Ferghane Azihari : La mentalité anti-capitaliste ne contribue en aucune façon au bien-être de l'humanité. Cette doctrine aurait dû être poussée vers les limbes de l'histoire au moment même où le Bloc de l'Est érigeait un rideau de fer pour dissimuler ses défaillances. Mais ainsi que l'avait remarqué Jean-François Revel, les socialistes excellent dans le révisionnisme, la diversion et la falsification de l'histoire. Leur domination médiatique et académique explique qu'ils aient gardé une certaine hégémonie culturelle en dépit de la fin de l'URSS. Toujours est-il que cette hégémonie entrave l'acculturation pleine et entière de nos sociétés aux principes qui ont forgé le succès de la civilisation occidentale. Même cette pandémie l'atteste paradoxalement. En dépit des difficultés auxquels nous sommes confrontés, les biens courants sont approvisionnés, les réseaux de communication fonctionnent. Notre système fait preuve d'une résilience dont nous pouvons être fier. Je me permets a contrario de noter que beaucoup de professionnels ont exprimé leur exaspération à l'égard des rigidités administratives ou des mesures autoritaires - comme la réquisition - qui ont saboté l'approvisionnement de masques ou de tests. S'il y a bien un système auquel il faut fixer des limites, c'est bien le dirigisme. Sur qui s'appuyer pour résoudre la crise actuelle ? Sur la multitude des entrepreneurs, chercheurs et innovateurs qui ont tout à perdre ou à gagner selon l'utilité de leurs contributions ? Ou à une poignée de hauts fonctionnaires et de politiciens qui rendent difficilement des comptes à la population ? 

Pierre Rigoulot : Mais l'URSS ne critiquait pas le discours capitaliste ! Elle condamnait de A à Z  le système économique capitaliste qui fonctionnait pourtant bien mieux que le sien, étatisé, lui, et planifié. C'est au sein des démocraties libérales  qu'une critique de leur économie est possible ! Et comme l'URSS, les procureurs idéologiques hors sol n'e contribuent pas à penser les réformes qui s'imposent régulièrement dans le cadre de la réalité. Quant aux discours, dont on a vu qu'ils peuvent être très différents, l'URSS les voyait comme des étendards idéologiques justifiant la honteuse exploitation capitaliste. Elle était bien incapable, sauf sous forme de caricatures, de critiquer, c'est à dire de distinguer ce qui convenait et ce qui ne convenait pas. 

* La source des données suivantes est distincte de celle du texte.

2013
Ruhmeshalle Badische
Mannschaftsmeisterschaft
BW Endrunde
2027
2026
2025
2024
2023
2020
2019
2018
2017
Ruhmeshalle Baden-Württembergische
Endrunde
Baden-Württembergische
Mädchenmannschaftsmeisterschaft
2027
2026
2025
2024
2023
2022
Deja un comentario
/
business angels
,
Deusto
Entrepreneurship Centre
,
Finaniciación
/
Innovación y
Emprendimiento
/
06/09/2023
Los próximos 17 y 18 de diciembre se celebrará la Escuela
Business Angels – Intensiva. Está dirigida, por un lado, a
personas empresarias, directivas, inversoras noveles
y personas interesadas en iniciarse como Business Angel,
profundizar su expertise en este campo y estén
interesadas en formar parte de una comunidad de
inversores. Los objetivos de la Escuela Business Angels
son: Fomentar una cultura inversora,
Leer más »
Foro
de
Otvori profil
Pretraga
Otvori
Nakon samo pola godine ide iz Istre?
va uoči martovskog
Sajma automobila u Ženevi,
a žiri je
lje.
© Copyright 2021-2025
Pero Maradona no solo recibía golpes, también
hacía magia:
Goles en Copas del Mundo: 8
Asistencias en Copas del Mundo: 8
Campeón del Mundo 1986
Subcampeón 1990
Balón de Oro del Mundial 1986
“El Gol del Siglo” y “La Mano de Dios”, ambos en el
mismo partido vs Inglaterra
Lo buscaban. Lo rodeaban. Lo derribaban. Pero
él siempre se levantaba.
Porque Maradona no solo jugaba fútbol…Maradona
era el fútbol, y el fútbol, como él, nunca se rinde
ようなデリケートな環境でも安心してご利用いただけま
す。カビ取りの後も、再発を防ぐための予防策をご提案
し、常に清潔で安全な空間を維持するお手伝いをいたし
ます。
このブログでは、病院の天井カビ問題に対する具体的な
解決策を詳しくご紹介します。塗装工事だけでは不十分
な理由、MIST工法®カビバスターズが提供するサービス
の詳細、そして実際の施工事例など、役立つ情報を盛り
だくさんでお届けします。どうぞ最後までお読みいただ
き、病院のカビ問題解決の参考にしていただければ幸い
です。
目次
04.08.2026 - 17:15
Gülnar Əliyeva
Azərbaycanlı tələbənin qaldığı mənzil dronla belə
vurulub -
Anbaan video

Finalement, les gens comme Lordon parlent comme des représentants de sectes millénaristes. La fin des temps est venue ! Paraît la Grande prostituée vêtue d'écarlate de l'Apocalypse ! Le Grand Soir où les premiers seront les derniers ! Ce faisant, ils n'aident en rien à améliorer une situation dans laquelle les responsabilités sont partagées. Oui, pour reprendre un thème présent sur toutes les lèvres, les masques manquaient au début de l'épidémie en France ! Mais quand on en achète trop, c'est un tollé et l'on dénonce une attitude dilapidatrice. Les faire fabriquer en Chine, c'était les payer moins cher qu'en les produisant ici et avec l'argent ainsi économisé, pouvoir faire face à toutes sortes de dépenses. On trouve scandaleuses les délocalisations et la désindustrialisation, mais elles permettent aussi d'économiser pour l'armée, les hôpitaux, ou pour boucher les trous de certains systèmes de retraite ! Il faudra mieux mesurer à l'avenir le danger stratégique que cela représente, j'en conviens, mais c'est un peu facile de voir seulement dans ces achats à bon marché à l'étranger une marque d'insouciance chez certains. La pression sociale ou syndicale, ça existe aussi ! Et il faut y faire face!